▸ Directive: Write out the records below once more, exactly as they stand.
########
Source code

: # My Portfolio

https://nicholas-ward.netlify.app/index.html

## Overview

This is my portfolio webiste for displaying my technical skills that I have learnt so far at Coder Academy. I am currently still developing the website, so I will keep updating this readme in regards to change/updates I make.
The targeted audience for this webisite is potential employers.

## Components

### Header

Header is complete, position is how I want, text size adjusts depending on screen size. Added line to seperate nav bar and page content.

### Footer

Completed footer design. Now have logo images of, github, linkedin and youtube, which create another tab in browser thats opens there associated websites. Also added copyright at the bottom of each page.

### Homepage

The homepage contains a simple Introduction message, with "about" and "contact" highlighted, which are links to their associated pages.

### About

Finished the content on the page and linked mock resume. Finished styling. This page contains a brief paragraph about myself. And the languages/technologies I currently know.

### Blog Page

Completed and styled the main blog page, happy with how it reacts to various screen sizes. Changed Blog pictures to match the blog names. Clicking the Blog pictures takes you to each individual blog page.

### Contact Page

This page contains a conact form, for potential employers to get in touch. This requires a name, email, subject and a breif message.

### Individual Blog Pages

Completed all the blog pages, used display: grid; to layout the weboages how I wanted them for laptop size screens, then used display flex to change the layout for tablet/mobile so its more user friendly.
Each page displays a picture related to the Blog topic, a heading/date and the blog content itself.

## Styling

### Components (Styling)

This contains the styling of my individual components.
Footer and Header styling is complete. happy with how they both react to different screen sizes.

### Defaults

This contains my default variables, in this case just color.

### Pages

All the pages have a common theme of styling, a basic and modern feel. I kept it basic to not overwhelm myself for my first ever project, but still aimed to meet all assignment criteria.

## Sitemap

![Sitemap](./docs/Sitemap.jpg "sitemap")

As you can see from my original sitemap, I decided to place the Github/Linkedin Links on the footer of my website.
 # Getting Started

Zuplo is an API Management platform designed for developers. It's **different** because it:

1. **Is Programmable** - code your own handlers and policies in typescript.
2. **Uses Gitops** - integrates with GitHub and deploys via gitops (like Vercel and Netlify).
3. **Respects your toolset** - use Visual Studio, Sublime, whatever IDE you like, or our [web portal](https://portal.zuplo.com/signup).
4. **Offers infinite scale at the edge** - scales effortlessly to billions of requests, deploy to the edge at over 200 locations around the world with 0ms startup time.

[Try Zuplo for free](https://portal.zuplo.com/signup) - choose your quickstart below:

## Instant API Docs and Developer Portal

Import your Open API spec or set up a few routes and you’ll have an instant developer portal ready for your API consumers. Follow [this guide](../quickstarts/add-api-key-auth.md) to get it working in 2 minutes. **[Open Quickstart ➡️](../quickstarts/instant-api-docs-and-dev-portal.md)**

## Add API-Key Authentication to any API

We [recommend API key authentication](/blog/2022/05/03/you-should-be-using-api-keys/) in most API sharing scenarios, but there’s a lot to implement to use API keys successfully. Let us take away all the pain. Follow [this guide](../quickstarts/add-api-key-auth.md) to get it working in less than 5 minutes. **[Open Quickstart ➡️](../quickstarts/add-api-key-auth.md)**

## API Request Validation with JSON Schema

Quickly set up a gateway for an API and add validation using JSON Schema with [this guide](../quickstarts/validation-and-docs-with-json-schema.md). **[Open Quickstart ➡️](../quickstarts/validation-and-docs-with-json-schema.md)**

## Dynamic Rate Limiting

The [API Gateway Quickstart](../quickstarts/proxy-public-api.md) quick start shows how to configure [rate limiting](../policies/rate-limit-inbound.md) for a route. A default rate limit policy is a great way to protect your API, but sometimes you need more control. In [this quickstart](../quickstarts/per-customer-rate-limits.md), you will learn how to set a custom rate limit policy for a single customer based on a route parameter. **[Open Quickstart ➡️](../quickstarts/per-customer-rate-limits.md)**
########
▸ Task answer:
Source code

: # My Portfolio

https://nicholas-ward.netlify.app/index.html

## Overview

This is my portfolio webiste for displaying my technical skills that I have learnt so far at Coder Academy. I am currently still developing the website, so I will keep updating this readme in regards to change/updates I make.
The targeted audience for this webisite is potential employers.

## Components

### Header

Header is complete, position is how I want, text size adjusts depending on screen size. Added line to seperate nav bar and page content.

### Footer

Completed footer design. Now have logo images of, github, linkedin and youtube, which create another tab in browser thats opens there associated websites. Also added copyright at the bottom of each page.

### Homepage

The homepage contains a simple Introduction message, with "about" and "contact" highlighted, which are links to their associated pages.

### About

Finished the content on the page and linked mock resume. Finished styling. This page contains a brief paragraph about myself. And the languages/technologies I currently know.

### Blog Page

Completed and styled the main blog page, happy with how it reacts to various screen sizes. Changed Blog pictures to match the blog names. Clicking the Blog pictures takes you to each individual blog page.

### Contact Page

This page contains a conact form, for potential employers to get in touch. This requires a name, email, subject and a breif message.

### Individual Blog Pages

Completed all the blog pages, used display: grid; to layout the weboages how I wanted them for laptop size screens, then used display flex to change the layout for tablet/mobile so its more user friendly.
Each page displays a picture related to the Blog topic, a heading/date and the blog content itself.

## Styling

### Components (Styling)

This contains the styling of my individual components.
Footer and Header styling is complete. happy with how they both react to different screen sizes.

### Defaults

This contains my default variables, in this case just color.

### Pages

All the pages have a common theme of styling, a basic and modern feel. I kept it basic to not overwhelm myself for my first ever project, but still aimed to meet all assignment criteria.

## Sitemap

![Sitemap](./docs/Sitemap.jpg "sitemap")

As you can see from my original sitemap, I decided to place the Github/Linkedin Links on the footer of my website.
 # Getting Started

Zuplo is an API Management platform designed for developers. It's **different** because it:

1. **Is Programmable** - code your own handlers and policies in typescript.
2. **Uses Gitops** - integrates with GitHub and deploys via gitops (like Vercel and Netlify).
3. **Respects your toolset** - use Visual Studio, Sublime, whatever IDE you like, or our [web portal](https://portal.zuplo.com/signup).
4. **Offers infinite scale at the edge** - scales effortlessly to billions of requests, deploy to the edge at over 200 locations around the world with 0ms startup time.

[Try Zuplo for free](https://portal.zuplo.com/signup) - choose your quickstart below:

## Instant API Docs and Developer Portal

Import your Open API spec or set up a few routes and you’ll have an instant developer portal ready for your API consumers. Follow [this guide](../quickstarts/add-api-key-auth.md) to get it working in 2 minutes. **[Open Quickstart ➡️](../quickstarts/instant-api-docs-and-dev-portal.md)**

## Add API-Key Authentication to any API

We [recommend API key authentication](/blog/2022/05/03/you-should-be-using-api-keys/) in most API sharing scenarios, but there’s a lot to implement to use API keys successfully. Let us take away all the pain. Follow [this guide](../quickstarts/add-api-key-auth.md) to get it working in less than 5 minutes. **[Open Quickstart ➡️](../quickstarts/add-api-key-auth.md)**

## API Request Validation with JSON Schema

Quickly set up a gateway for an API and add validation using JSON Schema with [this guide](../quickstarts/validation-and-docs-with-json-schema.md). **[Open Quickstart ➡️](../quickstarts/validation-and-docs-with-json-schema.md)**

## Dynamic Rate Limiting

The [API Gateway Quickstart](../quickstarts/proxy-public-api.md) quick start shows how to configure [rate limiting](../policies/rate-limit-inbound.md) for a route. A default rate limit policy is a great way to protect your API, but sometimes you need more control. In [this quickstart](../quickstarts/per-customer-rate-limits.md), you will learn how to set a custom rate limit policy for a single customer based on a route parameter. **[Open Quickstart ➡️](../quickstarts/per-customer-rate-limits.md)**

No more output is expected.